Although there is no clearly determined cut-off levels of prolactin response to be used during TRH stimulation test, generally an increase of prolactin less than 2 times of the basal level is considered as an insufficient response. However, we have recently shown that doubling of prolactin may lead to inaccurate results in some patients and it would be better to use peak prolactin responses to TRH [36]. A peak prolactin response of 18.6 ng/mL for males and 41.6 ng/mL for females to TRH were considered to be sufficient [36]. On the other hand, TRH stimulation is not a sine qua non for the diagnosis of hypoprolactinemia. Taking the limited availability of TRH into account, basal prolactin levels can be used in the first step and prevent unnecessary use of TRH stimulation test in most of the patients with hypopituitarism. Factors other than gender such as age, body mass index, medication use, metabolic parameters and accompanying comorbidities can also influence the evaluation of the test. The diagnosis may become more important if the effects of hypoprolactinemia is considered to be important and replacement therapy comes to the fore.

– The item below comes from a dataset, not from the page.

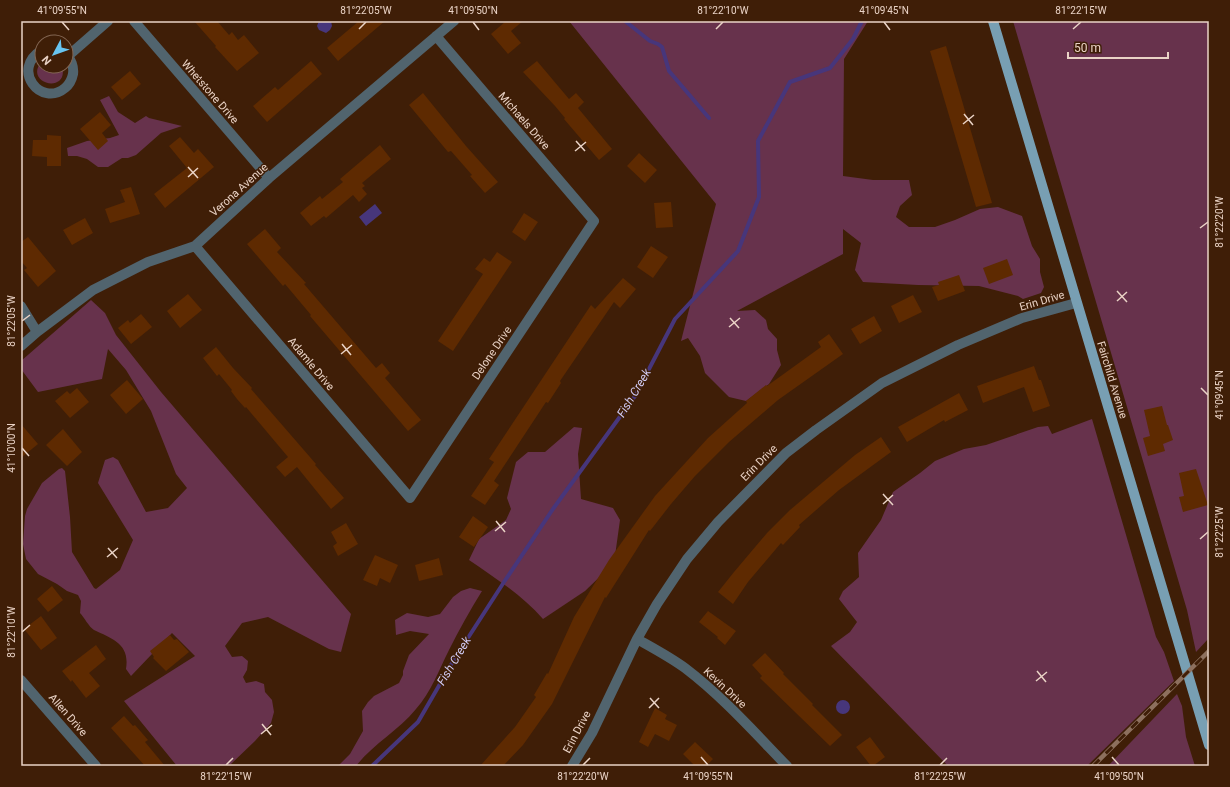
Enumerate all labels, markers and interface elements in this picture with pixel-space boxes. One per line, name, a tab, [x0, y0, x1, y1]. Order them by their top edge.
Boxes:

Most of the diagnostic data on prolactin deficiency are based on earlier studies, however, the increasing importance of the subject has led to gain popularity of evaluation of prolactin reserve. There is a need for further studies with larger populations and more standardized assays and reference ranges, involving both basal prolactin levels and TRH stimulation tests across different age, gender, and BMI groups, in both healthy individuals and patients with pituitary gland dysfunction, from a wider range of centers. Additionally, future studies can be conducted to evaluate the utility of different stimuli such as metoclopramide in assessing prolactin reserve.

3 Conclusions

Hypoprolactinemia serves as a marker for extensive pituitary gland damage and dysfunction. Low/undetectable serum prolactin levels and the absence of a sufficient prolactin peak in the TRH stimulation test are considered as diagnostic. Gender seems to be important for both basal prolactin levels and TRH stimulation test response. A minimum basal prolactin level of 5 ng/mL for males, 7 ng/mL for females and a minimum peak prolactin response to TRH of 18 ng/mL for males and 41 ng/mL for females seem to be acceptable as a normal. However, we still need larger population studies in different age groups and sexes for normal basal prolactin levels and prolactin responses to TRH stimulation test.